To do = Reproduce the text of every record below line for line and without alteration, omitting the pictures.

** start Extracted records **

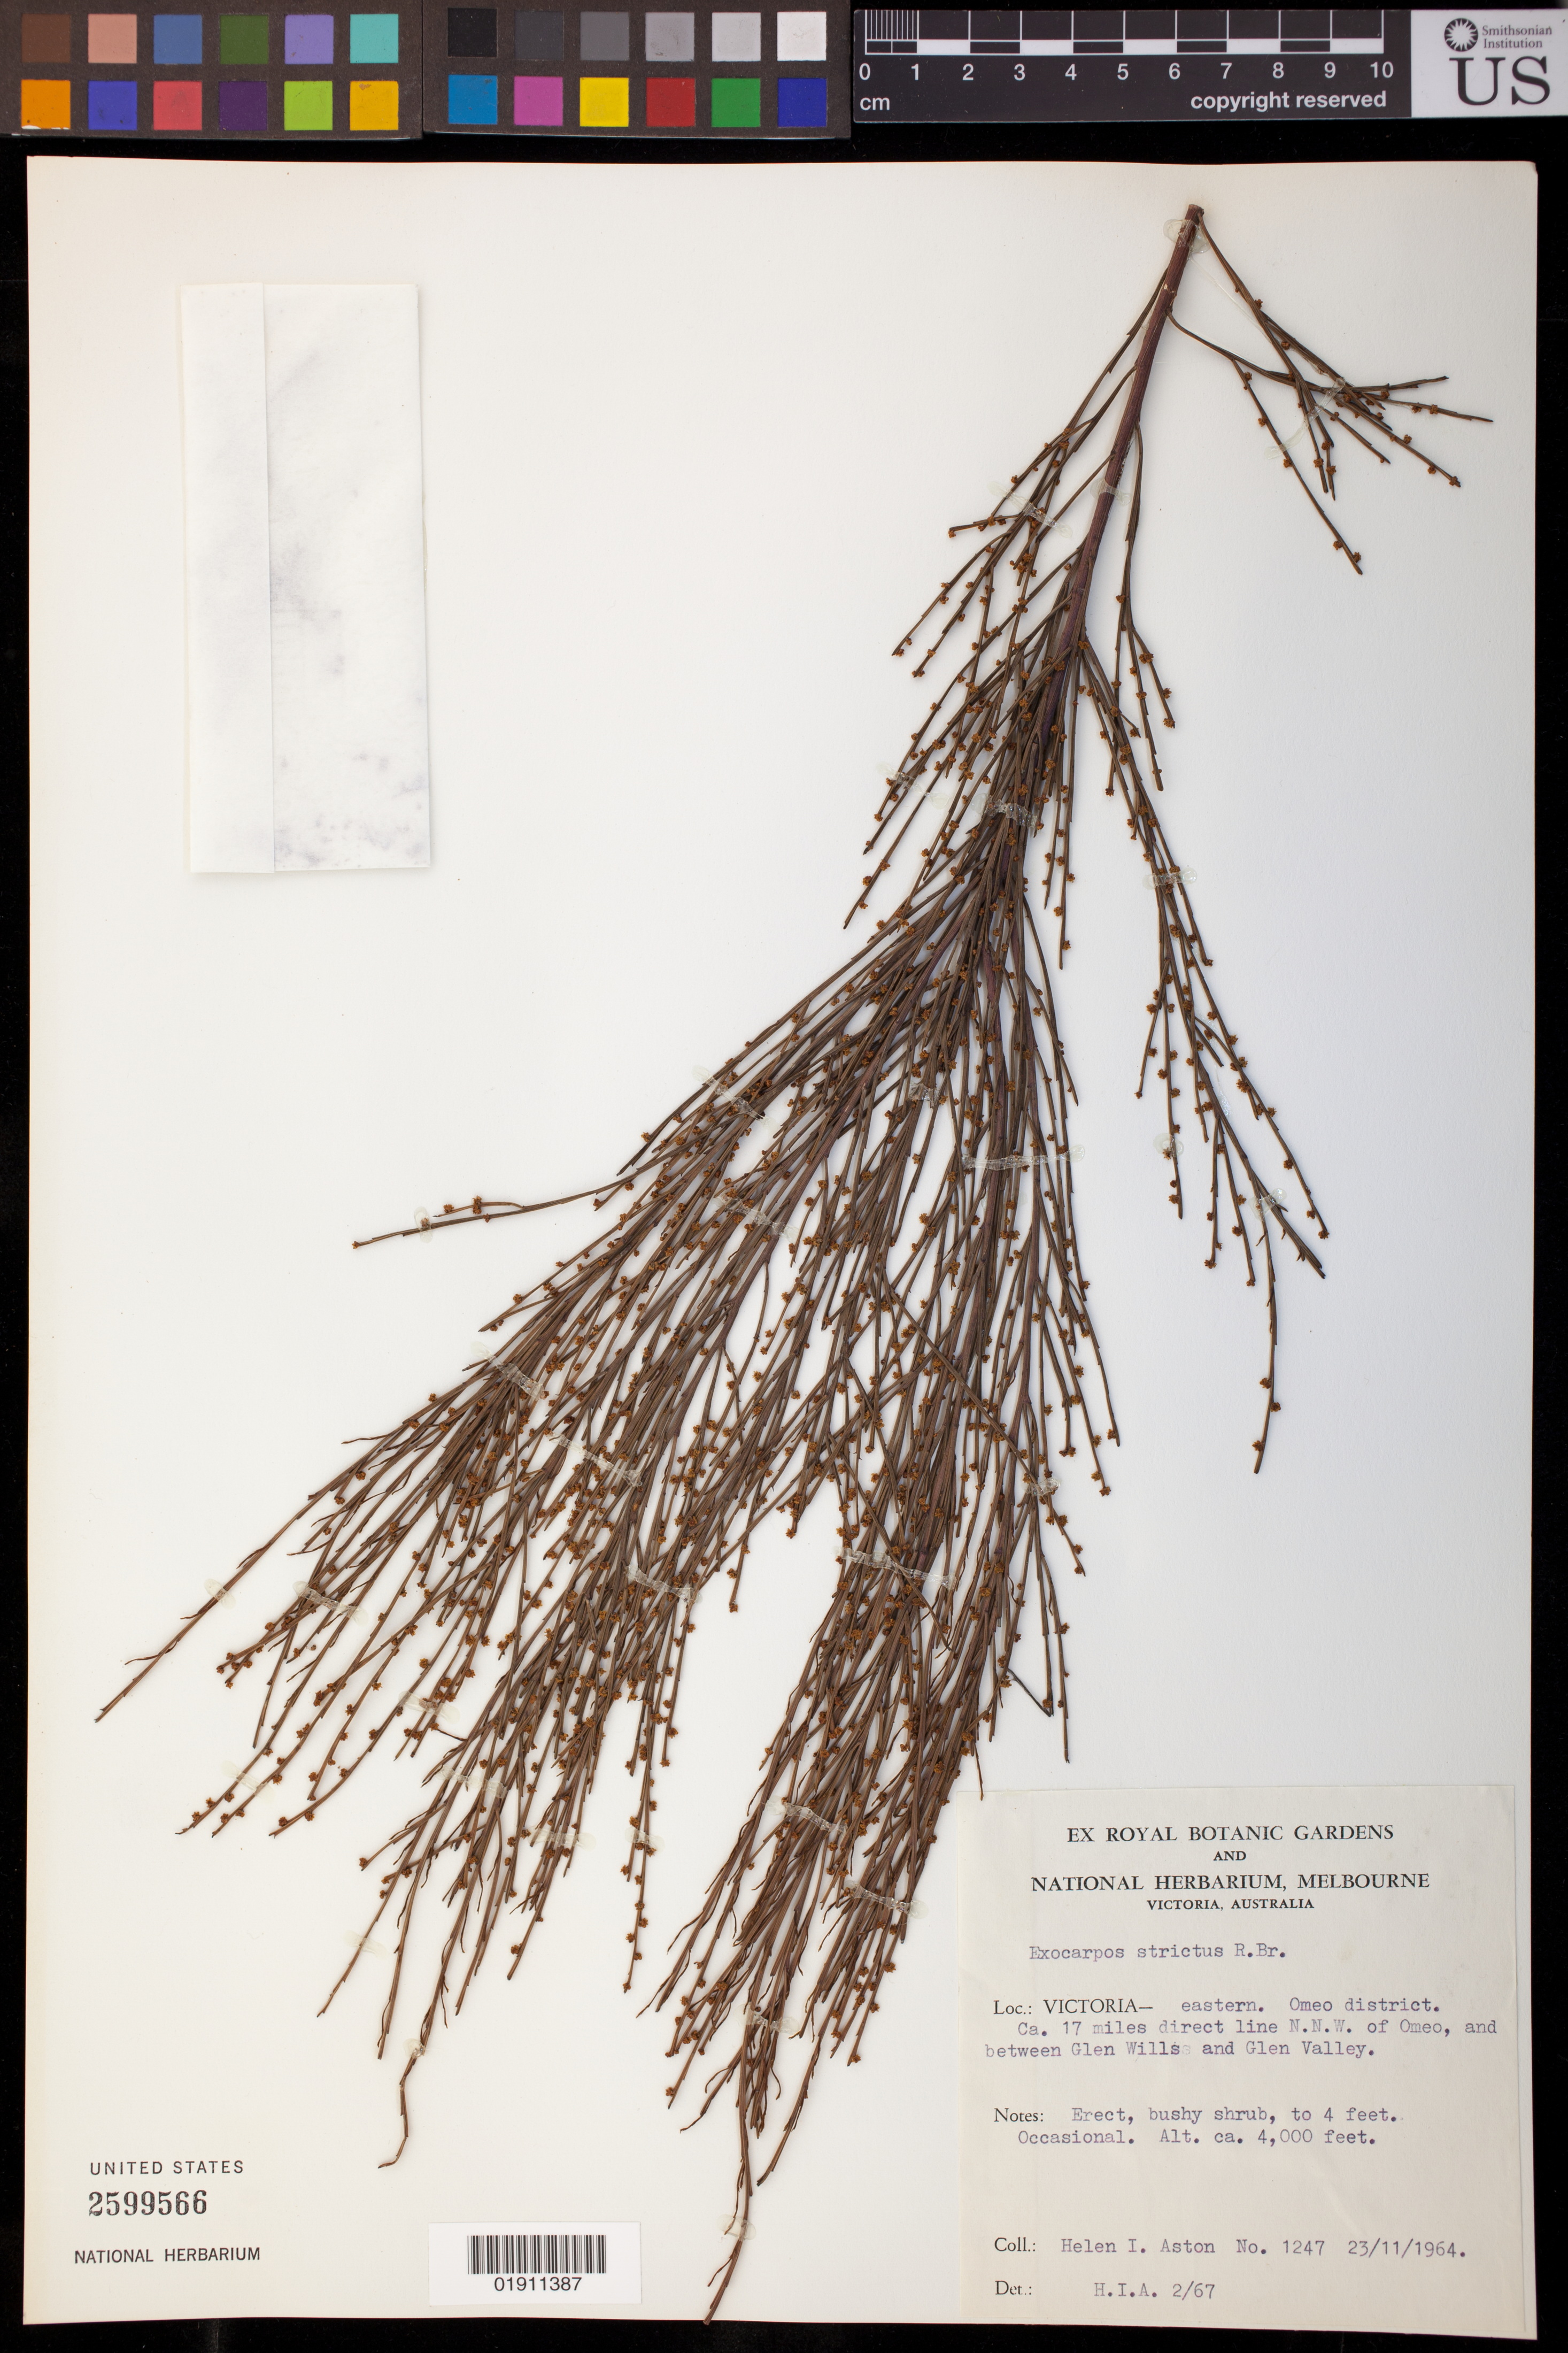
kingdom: Plantae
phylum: Tracheophyta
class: Magnoliopsida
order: Santalales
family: Santalaceae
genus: Exocarpos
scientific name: Exocarpos strictus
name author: R. Br.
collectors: H. I. Aston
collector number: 1247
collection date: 1964-11-23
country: Australia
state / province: Victoria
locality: Victoria- eastern. Omeo district. Ca. 17 miles direct line N.N.W. of Omeo, and between Glen Wills and Glen Valley.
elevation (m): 1219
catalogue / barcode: US 2599566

** end Extracted records **

Solution to this problem =
kingdom: Plantae
phylum: Tracheophyta
class: Magnoliopsida
order: Santalales
family: Santalaceae
genus: Exocarpos
scientific name: Exocarpos strictus
name author: R. Br.
collectors: H. I. Aston
collector number: 1247
collection date: 1964-11-23
country: Australia
state / province: Victoria
locality: Victoria- eastern. Omeo district. Ca. 17 miles direct line N.N.W. of Omeo, and between Glen Wills and Glen Valley.
elevation (m): 1219
catalogue / barcode: US 2599566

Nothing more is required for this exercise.